Я охотно принимаю упрек в несдержанности — он мною заслужен. Я сознаю, что у меня вспыльчивый характер, и что выражение недовольства у меня бывает резкое. Пусть меня критикуют, когда я неправ. Но не постигаю, почему нужно сочинять про меня злостныя небылицы? В Париже дирижер портит мне во французском театре русскую новинку, за которую я несу главную ответственность перед автором, перед театром и перед французской публикой. Во время действия я нахожу себя вынужденным отбивать со сцены такты. Этот грех я за собою признаю. Но я не помню случая, чтобы я со сцены, во время действия, перед публикой произносил какия нибудь слова по адресу дирижеров. А в газетах пишут, что я так его со сцены ругал, что какия то изысканныя дамы встали с мест и, оскорбленныя, покинули зал!.. Очевидно, сознание, что я недостаточно оберегаю честь русскаго искусства, доставляет кому-то «нравственное удовлетворение»…
А какие толки вызвало в свое время награждение меня званием Солиста Его Величества. В радикальных кругах мне ставили в упрек и то, что награду эту мне дали, и то, что я ее принял, как позже мне вменяли в преступление, что я не бросил назад в лицо Луначарскому награды званием Народнаго артиста. И так, в сущности, водится до сих пор. Если я сижу с русским генералом в кафе de la Рaиx, то в это время где нибудь в русском квартале на rue de Banquиers обсуждается вопрос, давно ли я сделался монархистом или всегда был им. Стоит же мне на другой день в том же кафе встретить этакого, скрывающаяся неизестно от кого, знакомаго коммуниста Ш. и выпить с ним стакан портвейну, так уже на всех улицах, где живут русские, происходит необыкновенный переполох. В конце концов, они понять не могут:
— Монархист Шаляпин или коммунист? Одни его видели с генералом Д., а другие — с коммунистом Щ…
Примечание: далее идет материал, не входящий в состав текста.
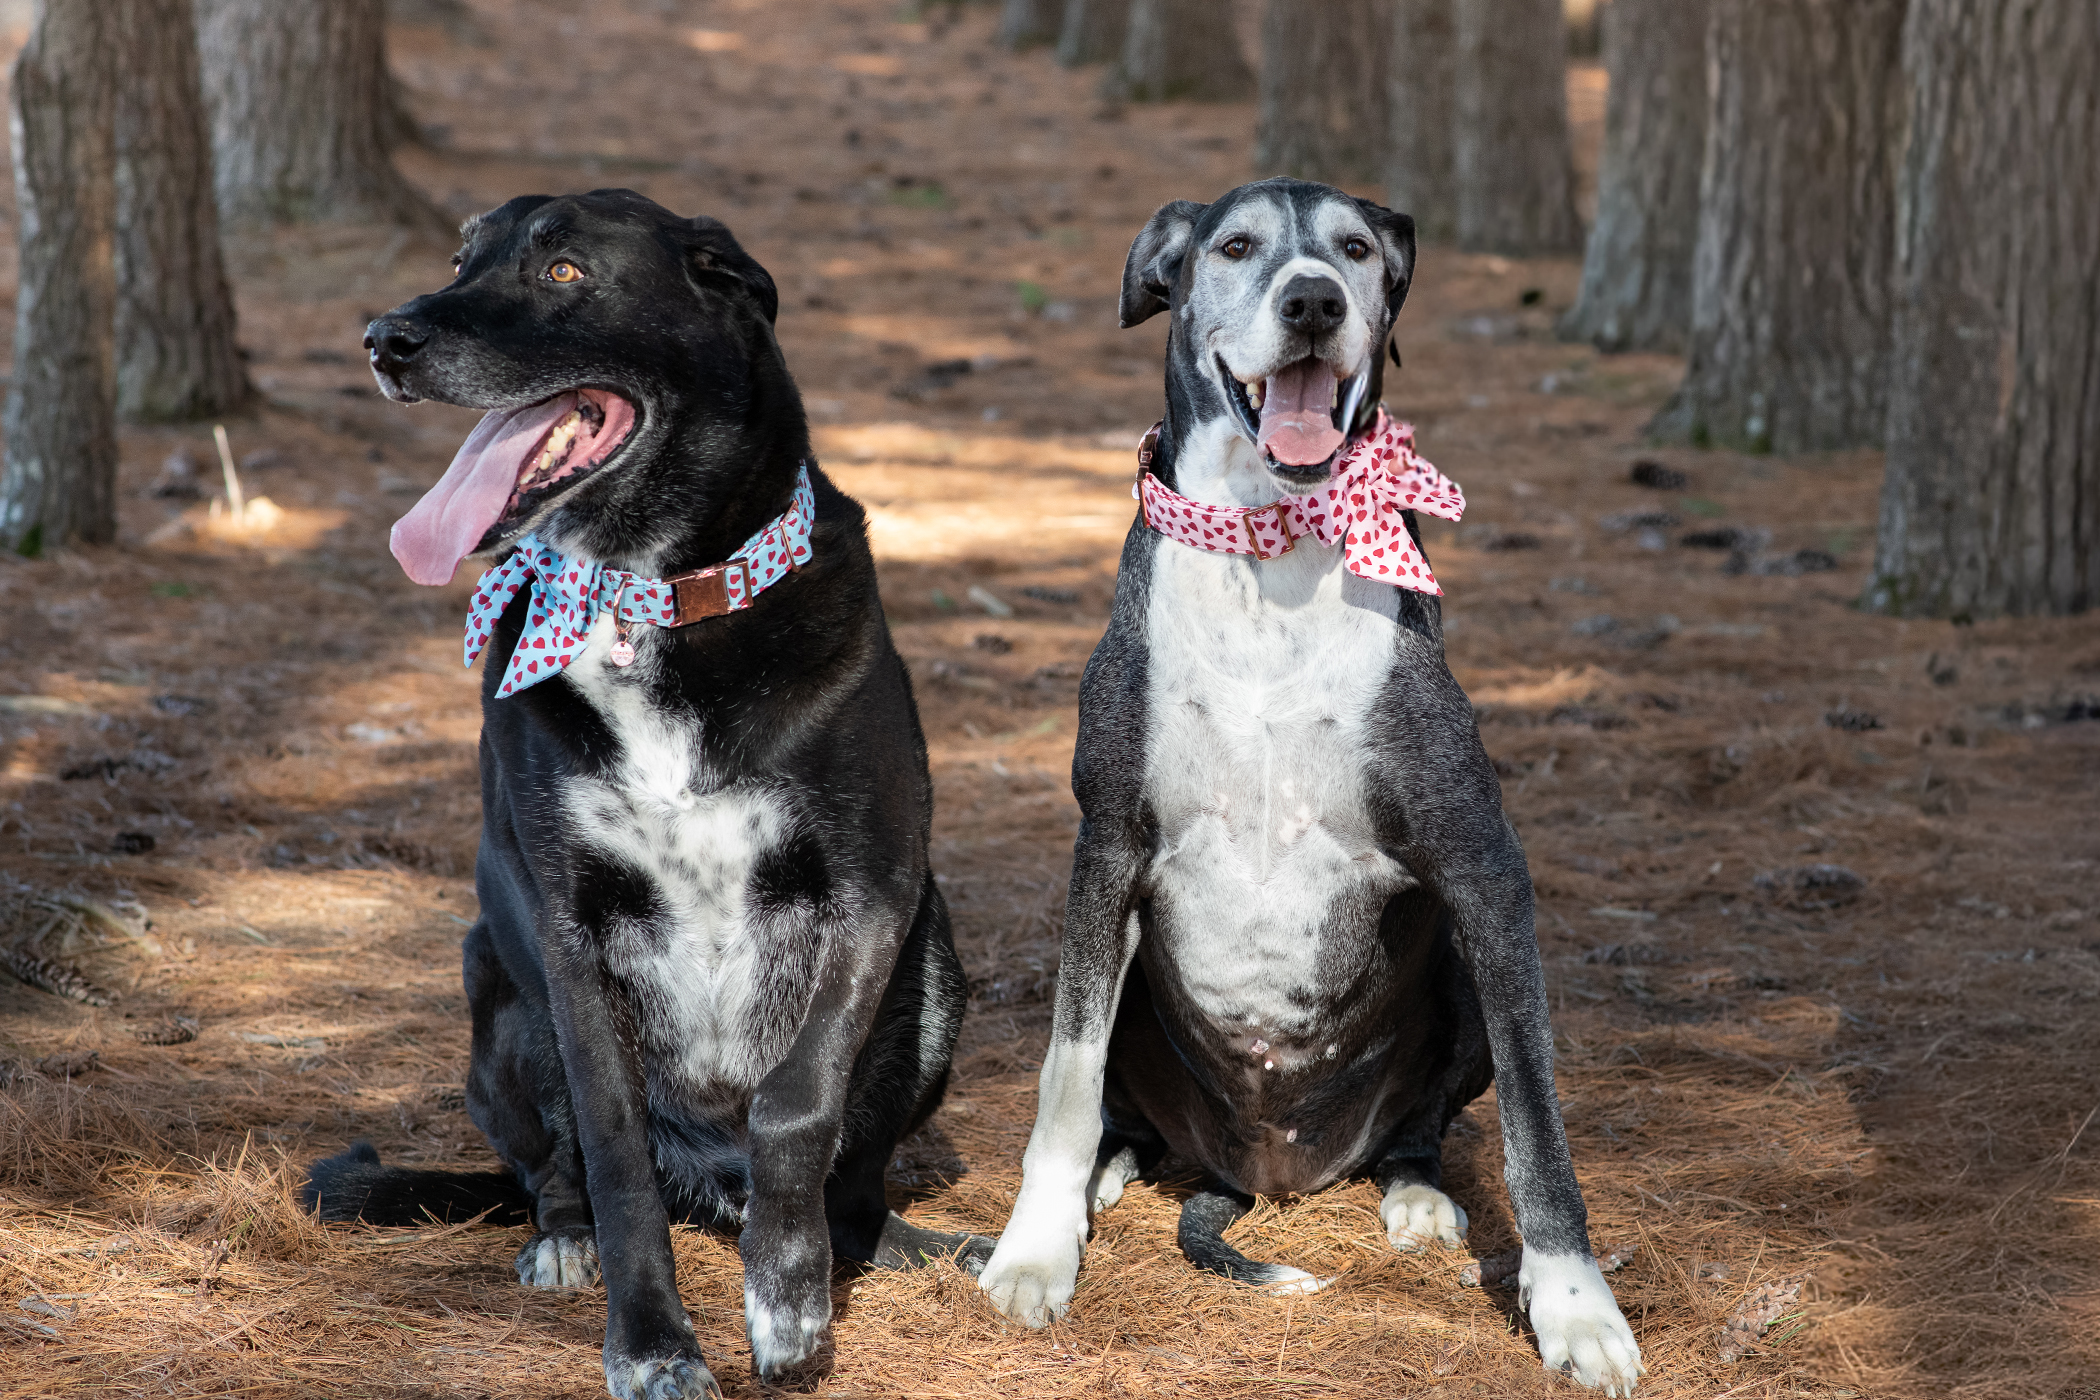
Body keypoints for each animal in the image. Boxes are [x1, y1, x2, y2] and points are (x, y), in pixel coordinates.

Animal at [302, 189, 987, 1400]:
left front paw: (789, 1298)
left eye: (567, 269)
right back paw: (563, 1238)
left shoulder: (874, 889)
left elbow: (797, 1102)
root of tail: (704, 1177)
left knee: (852, 1189)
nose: (386, 339)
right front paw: (655, 1343)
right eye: (461, 257)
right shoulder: (567, 930)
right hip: (492, 979)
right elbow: (611, 1142)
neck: (642, 595)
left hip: (939, 961)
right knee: (552, 1170)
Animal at [976, 178, 1644, 1395]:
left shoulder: (1484, 867)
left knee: (1422, 1128)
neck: (1269, 546)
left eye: (1356, 249)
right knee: (1113, 1099)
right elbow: (1064, 1075)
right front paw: (1035, 1252)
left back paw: (1419, 1194)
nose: (1314, 302)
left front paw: (1575, 1309)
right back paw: (1114, 1169)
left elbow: (1537, 1122)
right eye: (1238, 246)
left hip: (1456, 985)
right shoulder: (1107, 849)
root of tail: (1262, 1175)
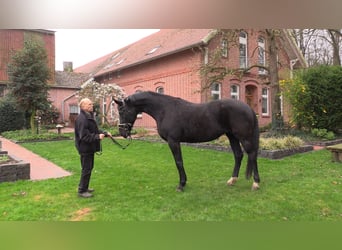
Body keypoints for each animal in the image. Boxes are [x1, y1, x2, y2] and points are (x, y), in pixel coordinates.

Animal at [113, 92, 260, 191]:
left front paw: (181, 184)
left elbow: (179, 162)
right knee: (238, 155)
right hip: (232, 136)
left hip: (244, 137)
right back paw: (232, 180)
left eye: (122, 110)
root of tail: (248, 108)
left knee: (252, 155)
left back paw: (256, 183)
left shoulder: (173, 141)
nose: (122, 132)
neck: (164, 110)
3амечу, что все сказанное служит только некоторым предисловием к разсказу об одном из самых нелепых и тяжелых инцидентов всей моей карьеры. Без злобы я говорю о нем теперь, но и до сих пор в душе моей пробуждается острая горечь обиды, когда я вспоминаю, сколько этот инцидент причинил мне незаслуженнаго страдания, когда я вспоминаю о той жестокой травле, которой я из-за него подвергался.
Государь Николай ии, в первый раз после Японской войны, собрался приехать на спектакль в Мариинский театр. Само собою разумеется, что театральный зал принял чрезвычайно торжественный вид, наполнившись генералами от инфантерии, от каваллерии и от артиллерии, министрами, сановниками, представителями большого света. Зал блестел сплошными лентами и декольте. Одним словом, сюпер-гала. Для меня же это был не только обыкновенный спектакль, но еще и такой, которым я в душе был недоволен: шел «Борис Годунов» в новой постановке, казавшейся мне убогой и неудачной.
Я знал, что в это время между хористами и Дирекцией Мариинскаго театра происходили какия то недоразумения материальнаго характера. Не то это был вопрос о бенефисе для хора, не то о прибавке жалованья. Хористы были недовольны. Они не очень скрывали своей решимости обявить в крайнем случай забастовку. Как будто, даже угрожали этим. Управляющей Конторой Императорских Театров был человек твердаго характера и с хористами разговаривал довольно громко. Когда он услышал, что может возникнуть забастовка, он, кажется, вывесил обявление в том смысле, что в случае забастовки он не задумается закрыть театр на неделю, на две недели, на месяц, т. е. на все то время, которое окажется необходимым для набора совершенно новаго комплекта хористов. Обявление произвело на хор впечатление, и он внешне притих, но обиды своей хористы не заглушили. И вот, когда они узнали, что в театр приехал Государь, то они тайно между собою сговорились со сцены подать Царю не то жалобу, не то петицию по поводу обид дирекции.
Об этом намерении хора я, разумеется, ничего не знал.